== What to produce ==
Every line of the data below should be printed exactly. Nothing may be dropped.

== Available records ==
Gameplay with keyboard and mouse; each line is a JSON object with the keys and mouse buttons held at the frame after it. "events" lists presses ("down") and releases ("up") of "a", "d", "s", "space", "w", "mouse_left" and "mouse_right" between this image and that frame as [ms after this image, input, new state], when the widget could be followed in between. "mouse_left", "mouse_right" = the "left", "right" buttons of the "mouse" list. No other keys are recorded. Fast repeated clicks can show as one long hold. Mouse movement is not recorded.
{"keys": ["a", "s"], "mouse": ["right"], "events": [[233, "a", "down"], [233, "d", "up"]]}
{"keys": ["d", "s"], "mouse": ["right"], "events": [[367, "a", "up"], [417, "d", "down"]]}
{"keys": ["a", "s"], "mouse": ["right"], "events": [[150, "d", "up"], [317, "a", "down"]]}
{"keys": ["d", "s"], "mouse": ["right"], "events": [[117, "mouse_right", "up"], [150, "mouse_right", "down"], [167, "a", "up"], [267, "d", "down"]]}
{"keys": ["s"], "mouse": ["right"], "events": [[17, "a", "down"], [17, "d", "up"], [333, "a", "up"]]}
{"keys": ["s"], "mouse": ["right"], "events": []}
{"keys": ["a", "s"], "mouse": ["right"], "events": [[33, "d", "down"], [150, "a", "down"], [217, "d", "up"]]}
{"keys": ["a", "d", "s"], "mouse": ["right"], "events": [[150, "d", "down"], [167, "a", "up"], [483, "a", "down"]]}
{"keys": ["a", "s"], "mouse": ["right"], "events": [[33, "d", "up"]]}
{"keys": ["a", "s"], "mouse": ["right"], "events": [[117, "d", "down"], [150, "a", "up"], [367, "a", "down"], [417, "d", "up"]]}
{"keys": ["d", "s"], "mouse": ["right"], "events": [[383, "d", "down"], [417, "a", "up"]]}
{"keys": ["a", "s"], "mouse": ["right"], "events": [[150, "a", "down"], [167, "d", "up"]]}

== Answer box ==
Gameplay with keyboard and mouse; each line is a JSON object with the keys and mouse buttons held at the frame after it. "events" lists presses ("down") and releases ("up") of "a", "d", "s", "space", "w", "mouse_left" and "mouse_right" between this image and that frame as [ms after this image, input, new state], when the widget could be followed in between. "mouse_left", "mouse_right" = the "left", "right" buttons of the "mouse" list. No other keys are recorded. Fast repeated clicks can show as one long hold. Mouse movement is not recorded.
{"keys": ["a", "s"], "mouse": ["right"], "events": [[233, "a", "down"], [233, "d", "up"]]}
{"keys": ["d", "s"], "mouse": ["right"], "events": [[367, "a", "up"], [417, "d", "down"]]}
{"keys": ["a", "s"], "mouse": ["right"], "events": [[150, "d", "up"], [317, "a", "down"]]}
{"keys": ["d", "s"], "mouse": ["right"], "events": [[117, "mouse_right", "up"], [150, "mouse_right", "down"], [167, "a", "up"], [267, "d", "down"]]}
{"keys": ["s"], "mouse": ["right"], "events": [[17, "a", "down"], [17, "d", "up"], [333, "a", "up"]]}
{"keys": ["s"], "mouse": ["right"], "events": []}
{"keys": ["a", "s"], "mouse": ["right"], "events": [[33, "d", "down"], [150, "a", "down"], [217, "d", "up"]]}
{"keys": ["a", "d", "s"], "mouse": ["right"], "events": [[150, "d", "down"], [167, "a", "up"], [483, "a", "down"]]}
{"keys": ["a", "s"], "mouse": ["right"], "events": [[33, "d", "up"]]}
{"keys": ["a", "s"], "mouse": ["right"], "events": [[117, "d", "down"], [150, "a", "up"], [367, "a", "down"], [417, "d", "up"]]}
{"keys": ["d", "s"], "mouse": ["right"], "events": [[383, "d", "down"], [417, "a", "up"]]}
{"keys": ["a", "s"], "mouse": ["right"], "events": [[150, "a", "down"], [167, "d", "up"]]}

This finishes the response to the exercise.